Customer segmentation machine learning Tutorial: This process is based on several groups of individual that share similarity in different ways, The will deploy customer segmentation under the notion that every customer has different requirements and require a specific marketing effort.
The company aims to gain an approach of the customer they are targeting.
The aim has a specific that should be tailored to address the requirements of every individual customer.
Companies gain an understanding of customer preferences as the requirements for discovering segments that would reap the maximum profit.
They can strategize marketing techniques efficiently and minimize the possibility of risk to their investment.
It is a method of dividing customers into a group that based on their shared characteristics such as age, gender.
It’s important for allocating company resources and targeting over the clients.
They influence sales and marketing decisions in organizations and allow marketers to tailor their campaigns to different target groups.
Personalized marketing and sales have an efforts based on well-segmented customer groups that have much higher conversion rates.
It will perform the data exploration and import packages for the role to read data.
Customer_data=read.csv (“/home/dataflair/mall_customers.csv”)
Str (customer_data)
Name(customer_data)
Output:-
We use a pie chart to observe the ratio of male and female distribution.
Pct=round (a/sum (a)*100)
Lbs=paste(c ((“Female”, “male”),””,pct,”%”,sep=””)
Library(plotrix)
Pie3D (a, labels=lbs,
Main=”pie chart Depicting Ratio of female and male”)
Output:-
The percentage of females is 56% and the percentage of males in the customer dataset is 44%.
Boxplot (customer_data$Age,
Col=”ff0066”,
Main=”Boxplot for Descriptive Analysis of Age”)
Output:-
The maximum customer ages are between 30 and 35 and the minimum age of customers is 18 and the maximum age is 70.
We analyze the annual income of the customers and plot a histogram.
hist (customer_data$Annual.Income...k..,
col="#660033",
main="Histogram for Annual Income",
xlab="Annual Income Class",
ylab="Frequency",
labels=TRUE)
Output:-
Hist (customer_data$spendng, score...1...100,
Main=”Histogram for spending score”,
Xalab=”spending scor class”,
Ylab=”frequency”,
Col=”#6600cc”,
Labels=TRUE)
Output:-
The cluster partitioning method is like k-means is to define the clusters such that the intra-cluster variation stays minimum.
minimize (sum W (Ck)), k=1…k
The Ck represents the kth cluster and W (Ck) will denote the intra-cluster variation.
We will calculate the clustering algorithm for several values of k.
It is done by creating a variation within k from 1 to 10 clusters.
The plot denotes the number of clusters required in our model and the location of a bend.
Library(purrr)
Set.

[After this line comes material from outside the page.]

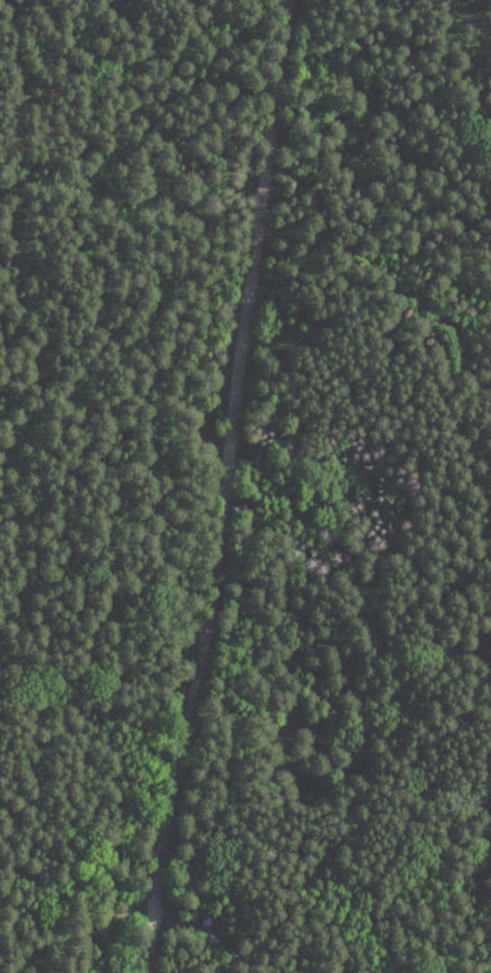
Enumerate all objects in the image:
road: (228, 388)
park: (245, 486)
road: (152, 873)

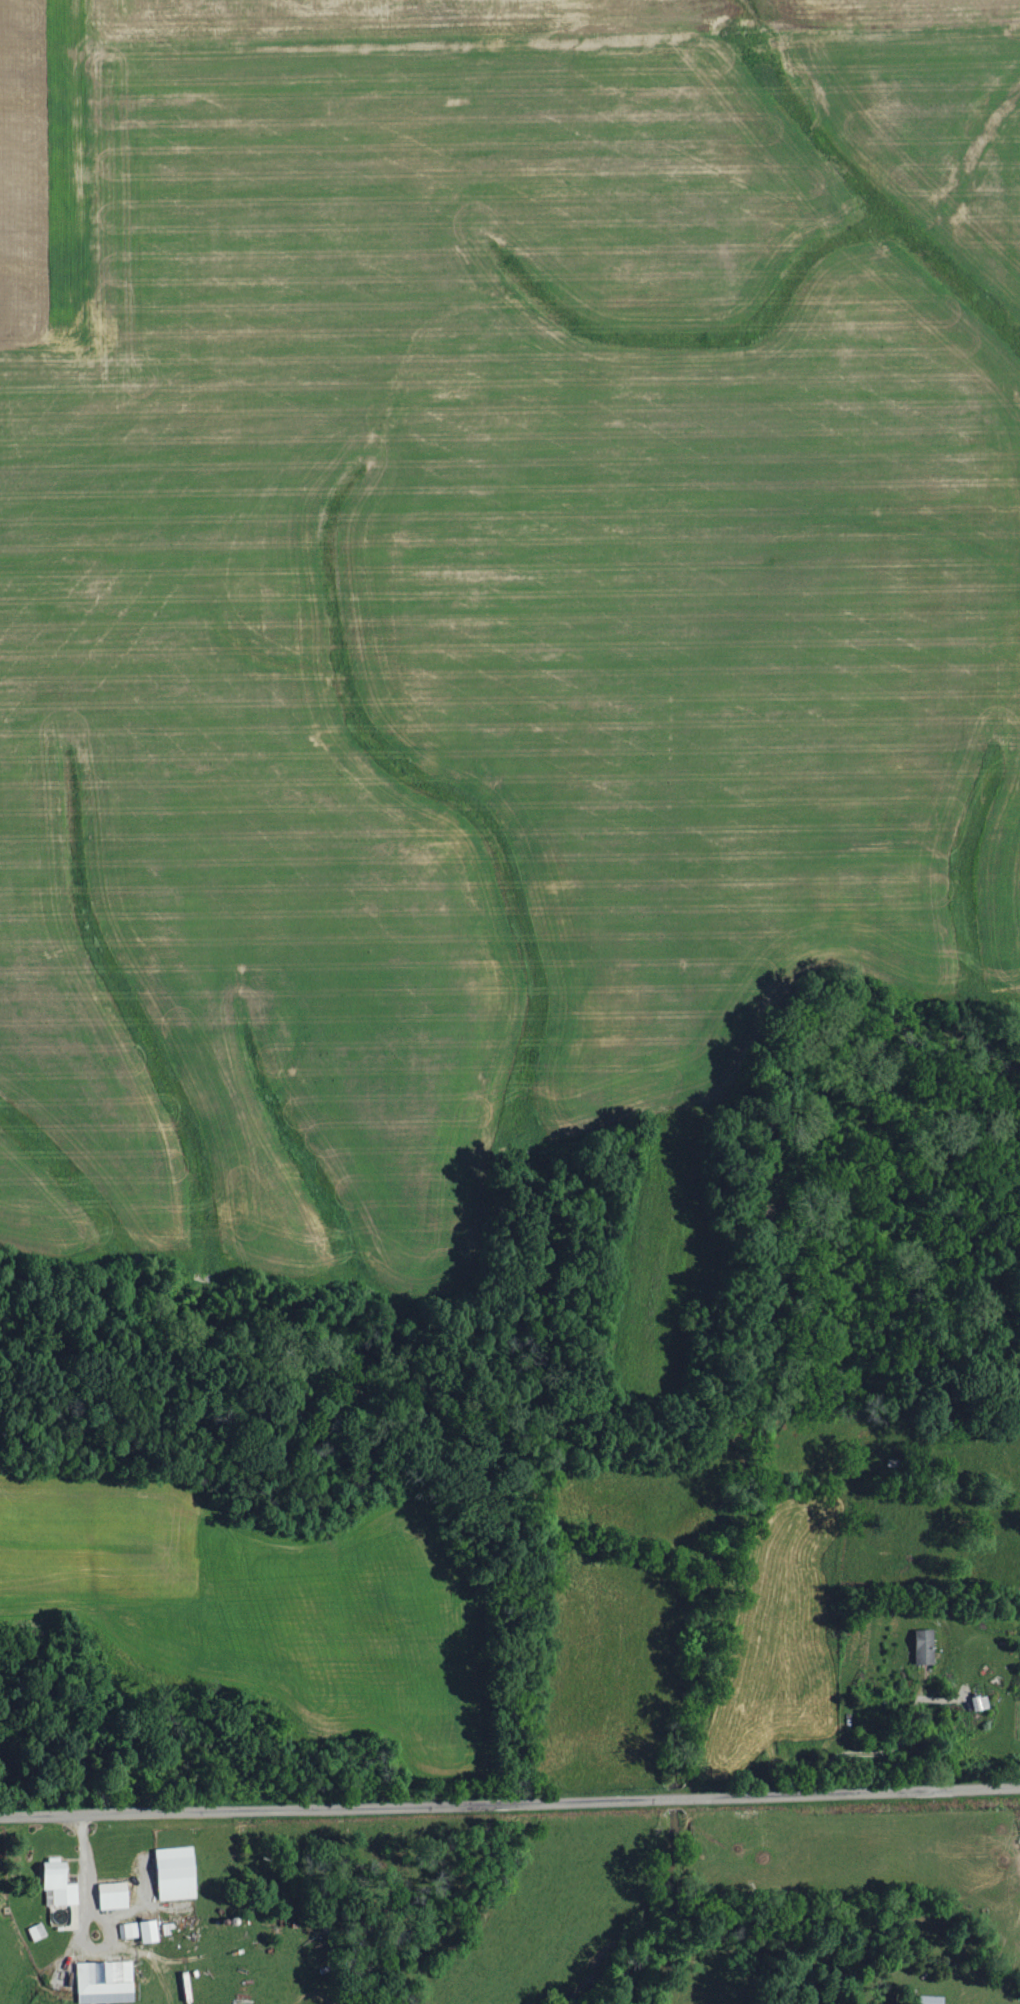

Seed (123)
Iss<-function (k)
{
Kmeans (customer_data [, 3:5], k, iter.max=100, nstart=100, algorithm=”Lloyd”) $tot.withinss
}
k.values<-1:10
iss_values<-map_dbl (k.values, iss)
plot (k.values, iss_values,
type=”b”, pch=19, frame=FALSE,
xlab=”Number of clusters K”,
ylab=”Total intra-clusters sum of squares”)
Output:-
We can measure the quality of the clustering operation and determine how well within the cluster is the data object.
We obtain a high average silhouette width the means that we have good clustering.
The method will calculate the mean of silhouette observation for different k values.
We compute the average silhouette width using the k-mean function.
Example:-
library(gridExtra)
library (grid)
k2<-kmeans (customer_data [, 3:5], 2, iter.max=100, nstart=50, algorithm="Lloyd")
s2<-plot (silhouette (K2$cluster, dist (customer_data [, 3:5],"euclidean")))
Output:-
Kcols=function (vec) {cols=rainbow (length (unique (vec)))
Return (cols [as. numeric (as. factor (vec))])}
Digcluster<-k6$cluster<-as.character (digcluster);
Plot(pccluster$x [, 1:2], col=kcols (digcluster), pch=19, xlab=”k-means”, ylab=”classes”)
Legend(“bottomleft”.unique (dignm),
Fill=unique (kcols (digcluster)))
Output:-
The clusters contain the medium PCA 1 and medium PCA2.
Also represent the customer having high PCA2 and low PCA1.
The fifth cluster has a customer with high PCA1 and high PCA2.